→ **THE PROBLEM**
Leaving out the pictures, restate each record below word for word.

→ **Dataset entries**
========
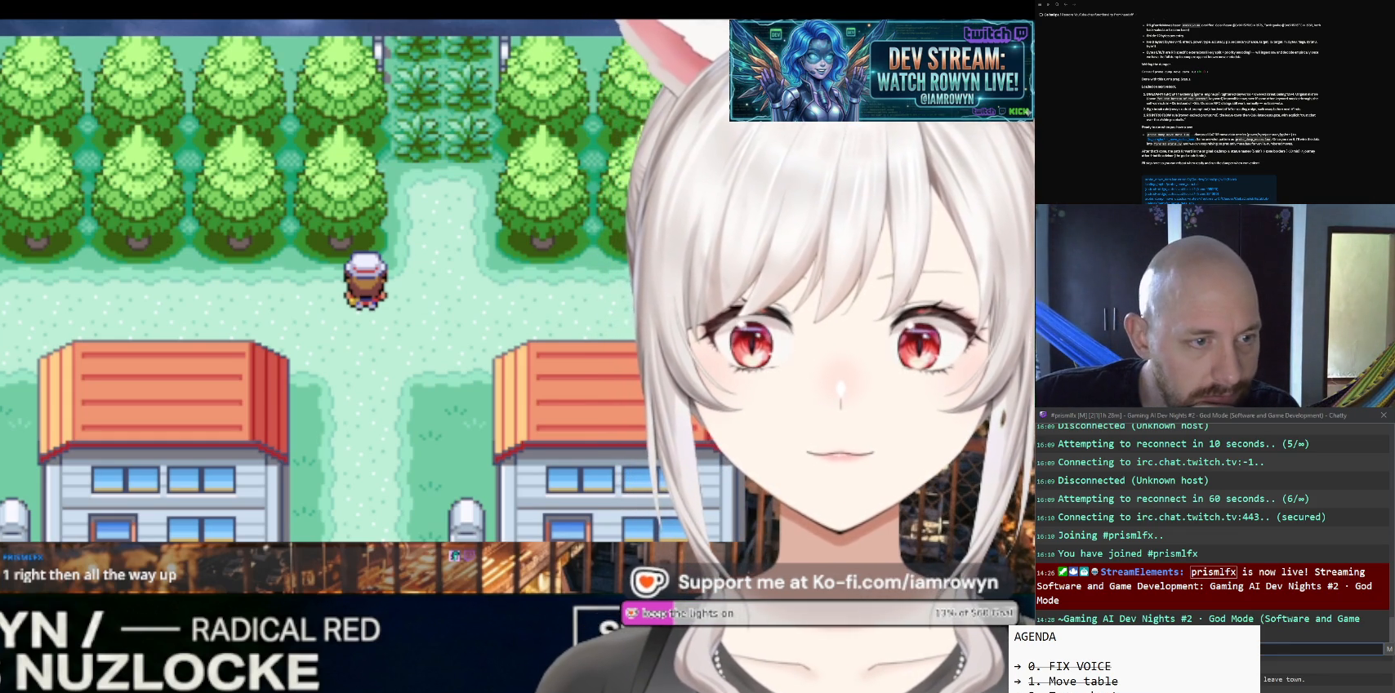
{"buttons": ["DPAD_UP"], "events": []}
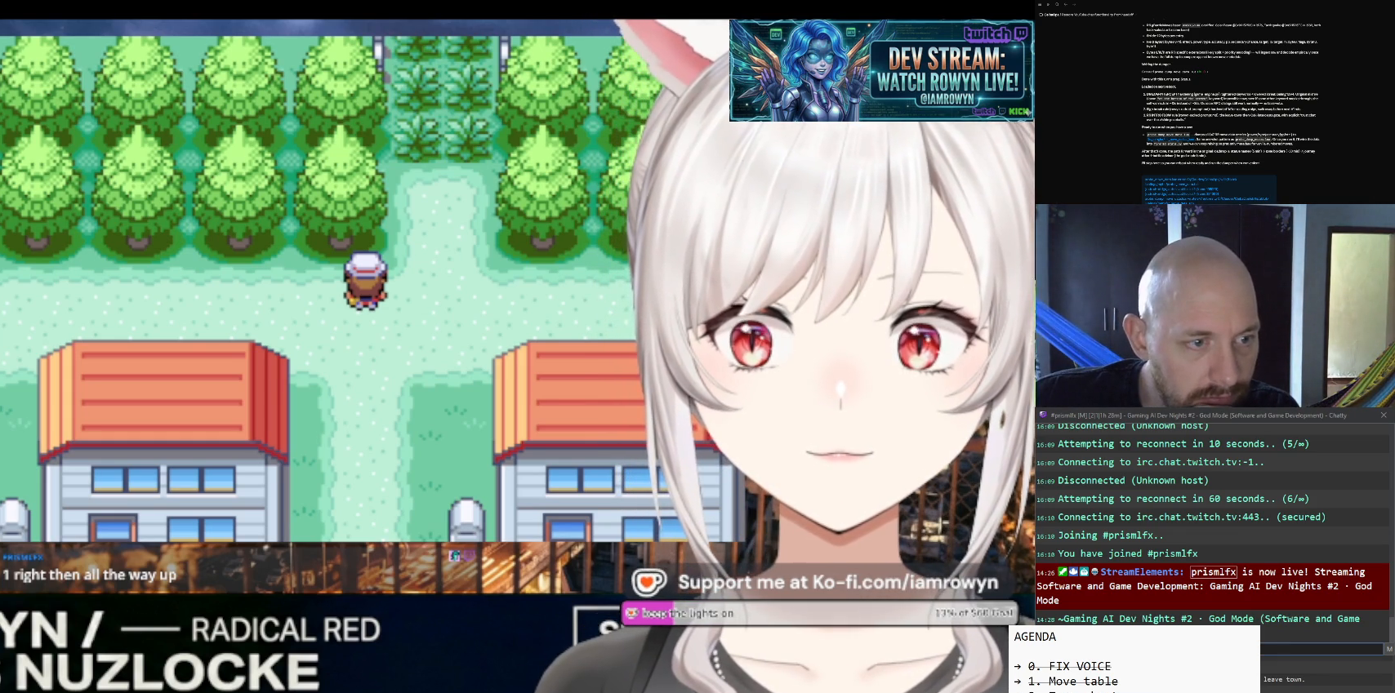
{"buttons": ["DPAD_UP"], "events": []}
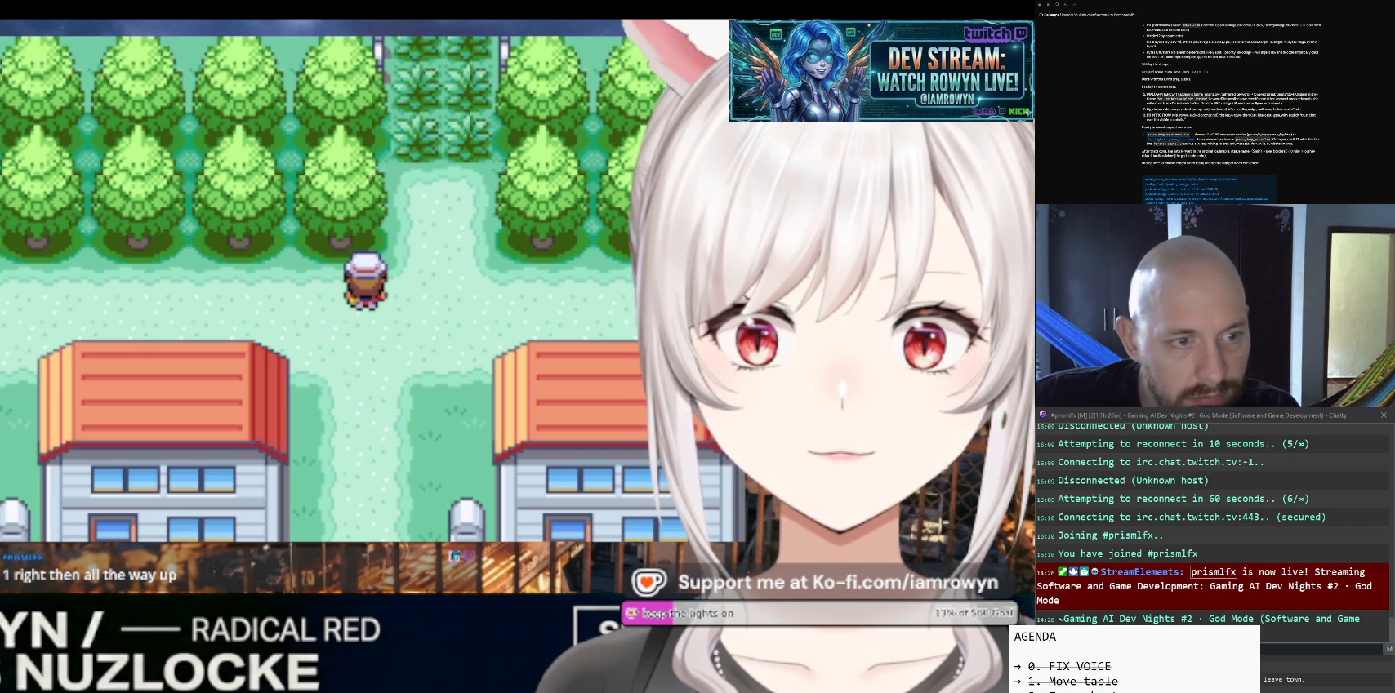
{"buttons": ["DPAD_UP"], "events": []}
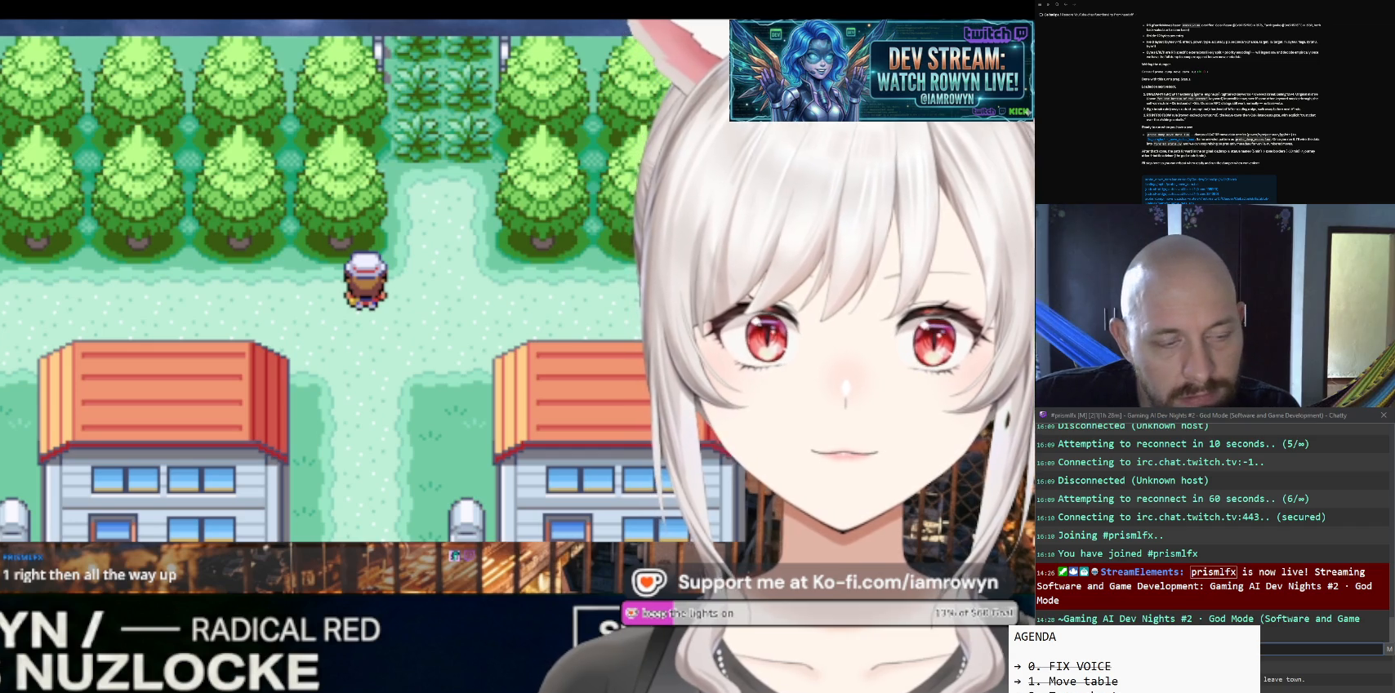
{"buttons": ["DPAD_UP"], "events": []}
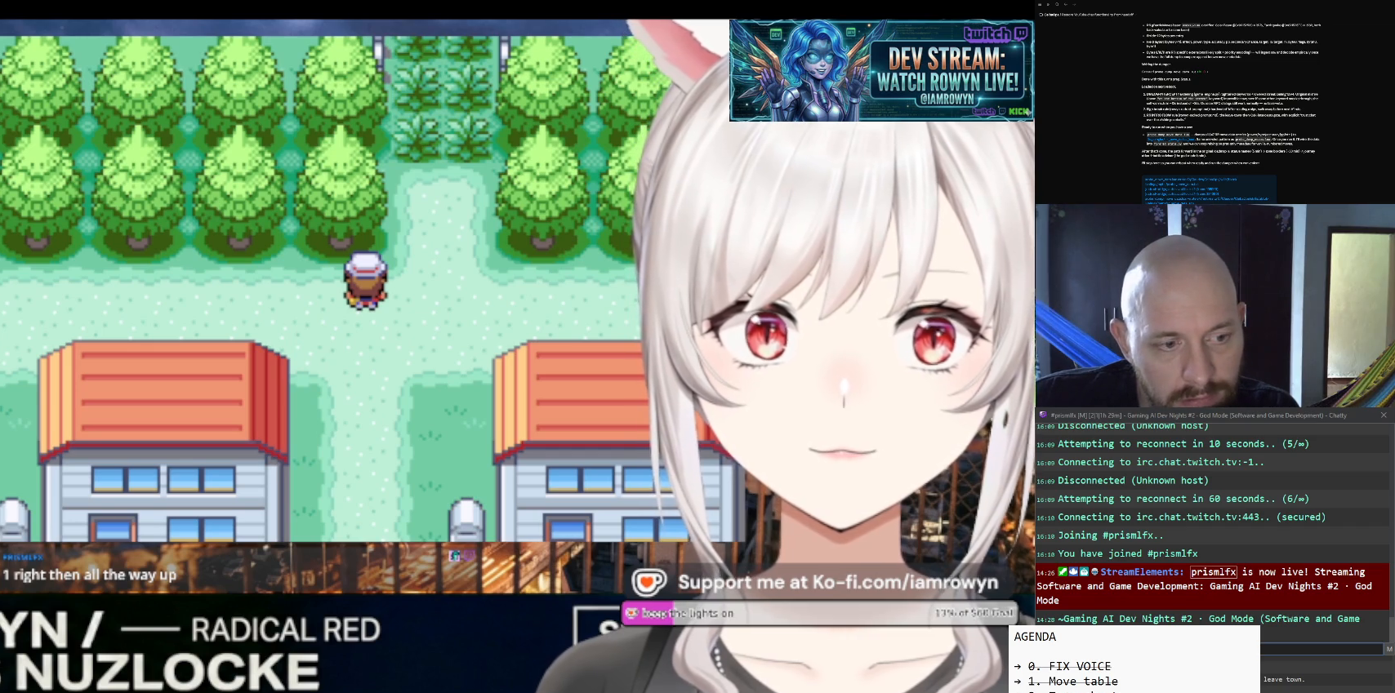
{"buttons": ["DPAD_UP"], "events": []}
========
→ **EXERCISE RESULT**
{"buttons": ["DPAD_UP"], "events": []}
{"buttons": ["DPAD_UP"], "events": []}
{"buttons": ["DPAD_UP"], "events": []}
{"buttons": ["DPAD_UP"], "events": []}
{"buttons": ["DPAD_UP"], "events": []}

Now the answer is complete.